Extracted data entries:
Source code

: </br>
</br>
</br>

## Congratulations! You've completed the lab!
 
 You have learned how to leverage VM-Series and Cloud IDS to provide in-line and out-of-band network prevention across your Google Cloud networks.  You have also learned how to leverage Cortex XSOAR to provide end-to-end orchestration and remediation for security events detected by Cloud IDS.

* **Work order**: Reproduce all of the records above character for character, with no changes.

* **Exercise result**:
Source code

: </br>
</br>
</br>

## Congratulations! You've completed the lab!
 
 You have learned how to leverage VM-Series and Cloud IDS to provide in-line and out-of-band network prevention across your Google Cloud networks.  You have also learned how to leverage Cortex XSOAR to provide end-to-end orchestration and remediation for security events detected by Cloud IDS.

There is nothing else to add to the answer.